=== Section Start ===

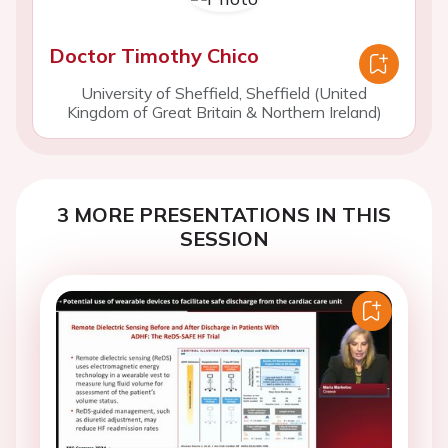
Doctor Timothy Chico
University of Sheffield, Sheffield (United
Kingdom of Great Britain & Northern Ireland)
3 MORE PRESENTATIONS IN THIS
SESSION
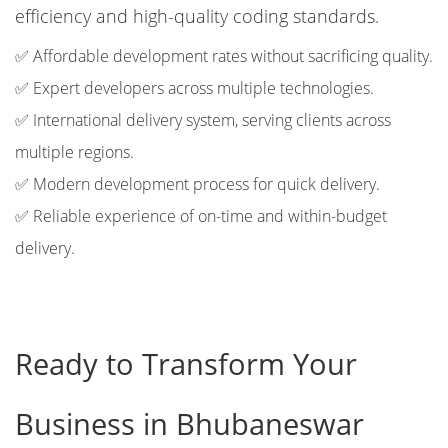
efficiency and high-quality coding standards.
✅ Affordable development rates without sacrificing quality.
✅ Expert developers across multiple technologies.
✅ International delivery system, serving clients across
multiple regions.
✅ Modern development process for quick delivery.
✅ Reliable experience of on-time and within-budget
delivery.
Ready to Transform Your
Business in Bhubaneswar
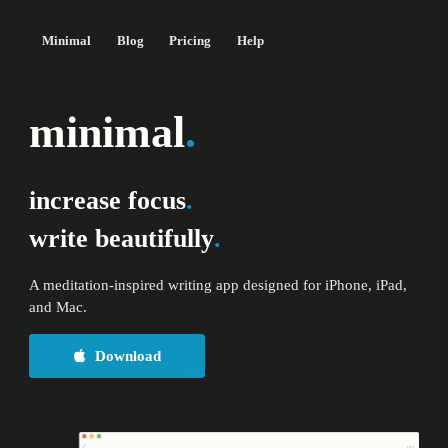
Minimal
Blog
Pricing
Help
minimal
.
increase focus
.
write beautifully
.
A meditation-inspired writing app designed for iPhone, iPad,
and Mac.
Download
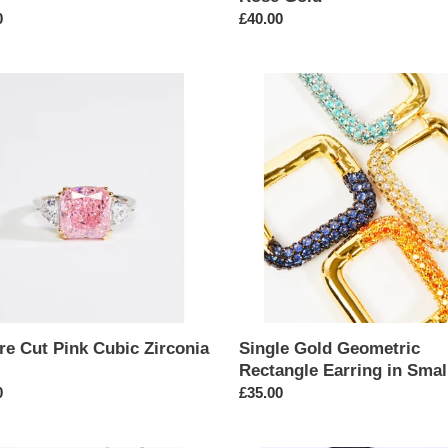
ar
0
Regular
£40.00
price
e
Single
Gold
Geometric
Rectangle
ia
Earring
in
Small
re Cut Pink Cubic Zirconia
Single Gold Geometric
Rectangle Earring in Smal
ar
0
Regular
£35.00
price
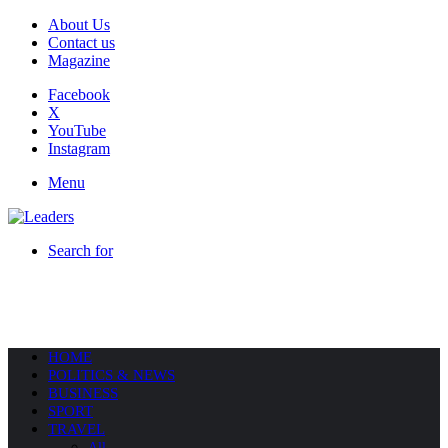
About Us
Contact us
Magazine
Facebook
X
YouTube
Instagram
Menu
Search for
HOME
POLITICS & NEWS
BUSINESS
SPORT
TRAVEL
All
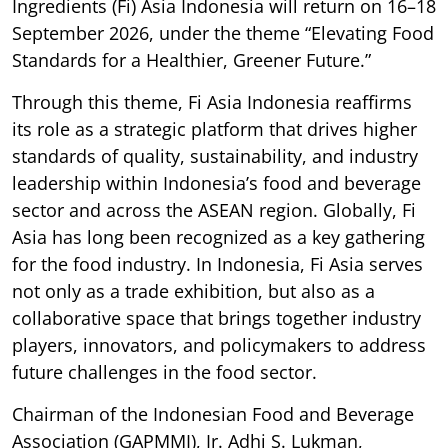
Ingredients (Fi) Asia Indonesia will return on 16–18
September 2026, under the theme “Elevating Food
Standards for a Healthier, Greener Future.”
Through this theme, Fi Asia Indonesia reaffirms
its role as a strategic platform that drives higher
standards of quality, sustainability, and industry
leadership within Indonesia’s food and beverage
sector and across the ASEAN region. Globally, Fi
Asia has long been recognized as a key gathering
for the food industry. In Indonesia, Fi Asia serves
not only as a trade exhibition, but also as a
collaborative space that brings together industry
players, innovators, and policymakers to address
future challenges in the food sector.
Chairman of the Indonesian Food and Beverage
Association (GAPMMI), Ir. Adhi S. Lukman,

=== Section End ===

EXERCISE DIRECTIONS ▸ Reproduce the part that opens with the line containing "efficiency and high-quality coding standards." and closes with the line containing "for quick delivery.", switching "multiple" to "several" and leaving everything else unchanged.

THE COMPLETED TASK ▸
efficiency and high-quality coding standards.
✅ Affordable development rates without sacrificing quality.
✅ Expert developers across several technologies.
✅ International delivery system, serving clients across
several regions.
✅ Modern development process for quick delivery.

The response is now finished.